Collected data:
■ ■ ■ ■ ■ ■ ■
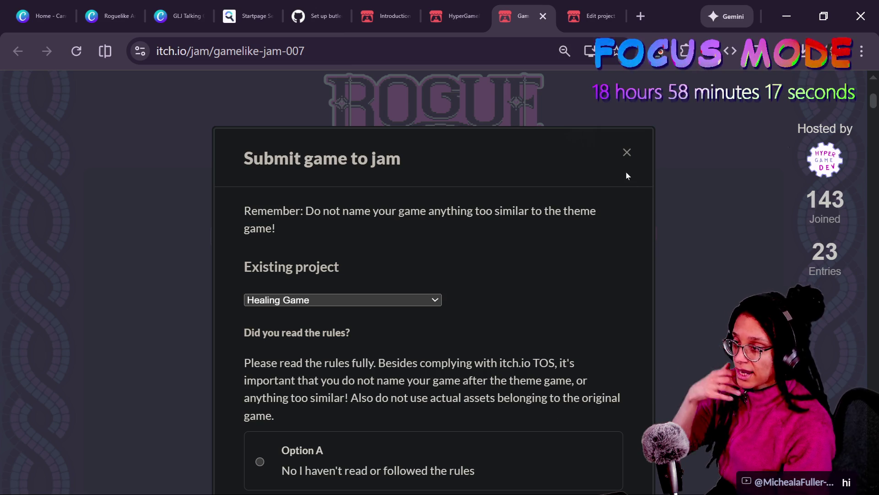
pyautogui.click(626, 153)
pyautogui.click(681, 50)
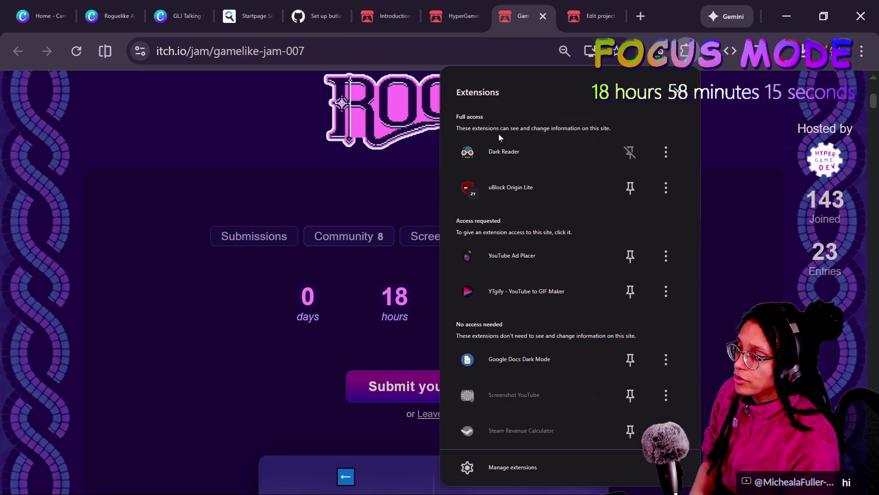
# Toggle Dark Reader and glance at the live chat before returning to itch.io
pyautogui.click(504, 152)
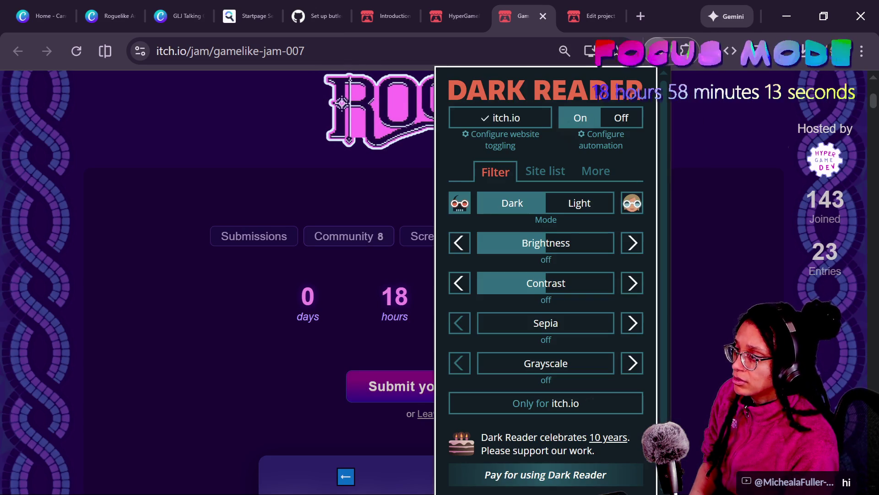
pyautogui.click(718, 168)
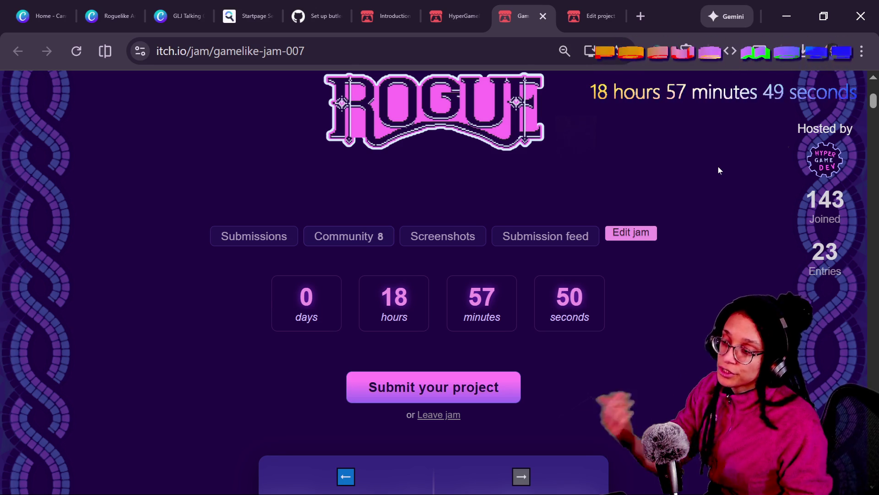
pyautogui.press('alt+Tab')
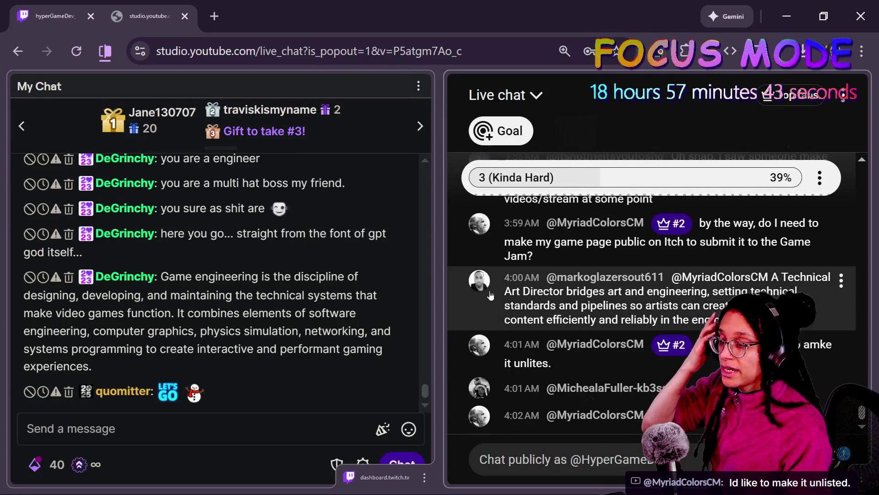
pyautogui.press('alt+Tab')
■ ■ ■ ■ ■ ■ ■
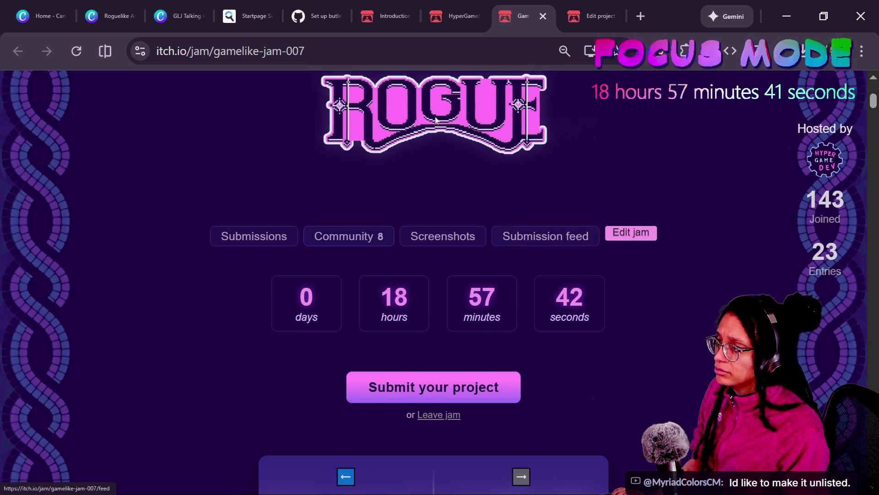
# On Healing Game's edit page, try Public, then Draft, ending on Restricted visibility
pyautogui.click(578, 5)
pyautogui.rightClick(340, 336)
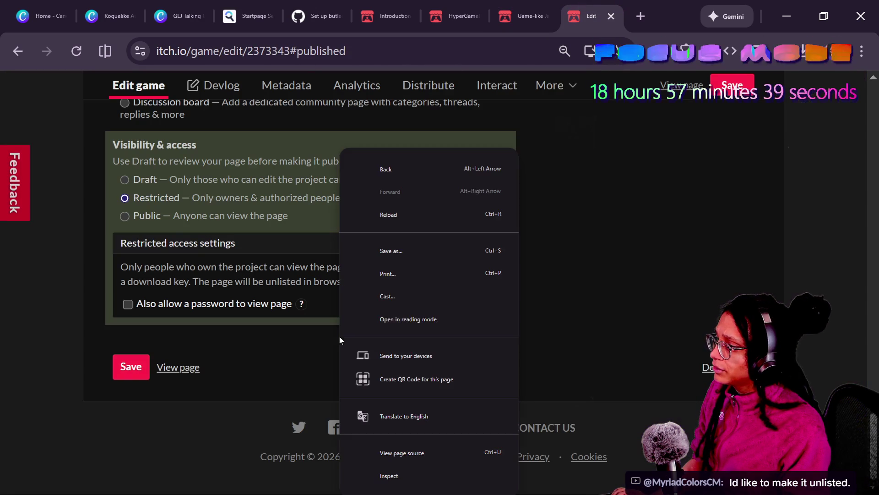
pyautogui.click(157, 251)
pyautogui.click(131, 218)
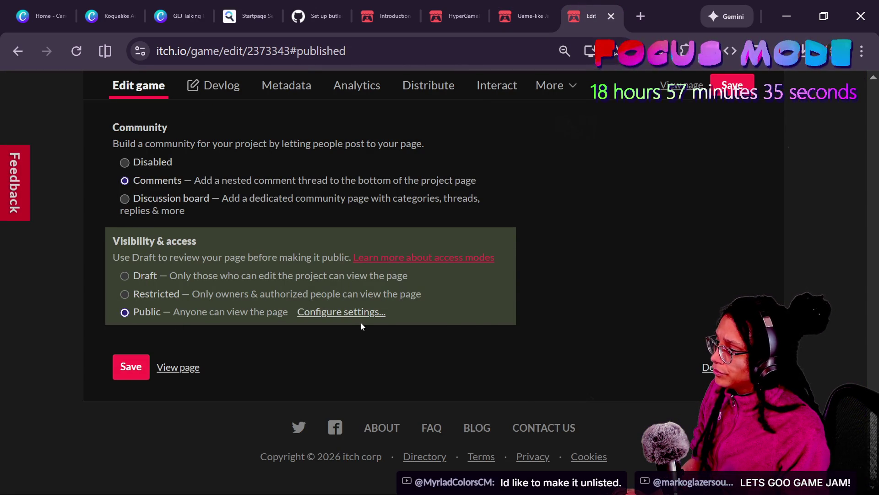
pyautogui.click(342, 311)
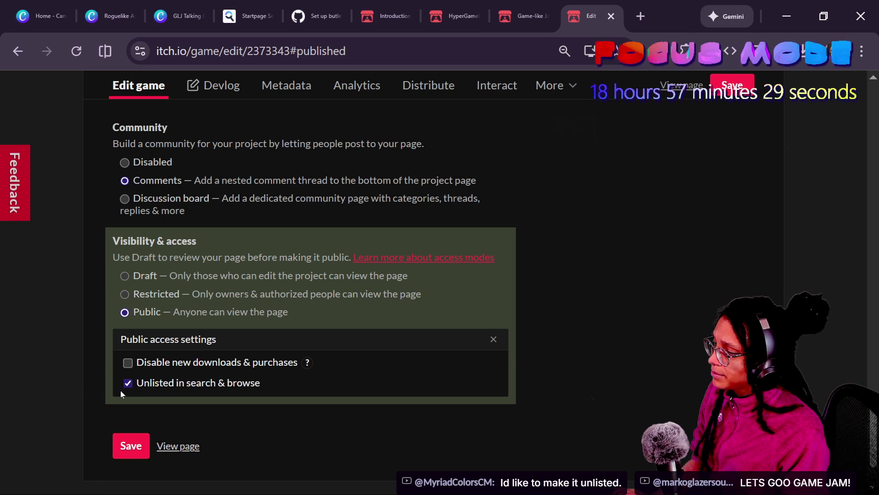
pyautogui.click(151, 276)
■ ■ ■ ■ ■ ■ ■
Your answer should be the lines above, word for word, from the line with "# On Healing" through the line with "pyautogui.click(151, 276)", minus the pictures.

Reply:
# On Healing Game's edit page, try Public, then Draft, ending on Restricted visibility
pyautogui.click(578, 5)
pyautogui.rightClick(340, 336)
pyautogui.click(157, 251)
pyautogui.click(131, 218)
pyautogui.click(342, 311)
pyautogui.click(151, 276)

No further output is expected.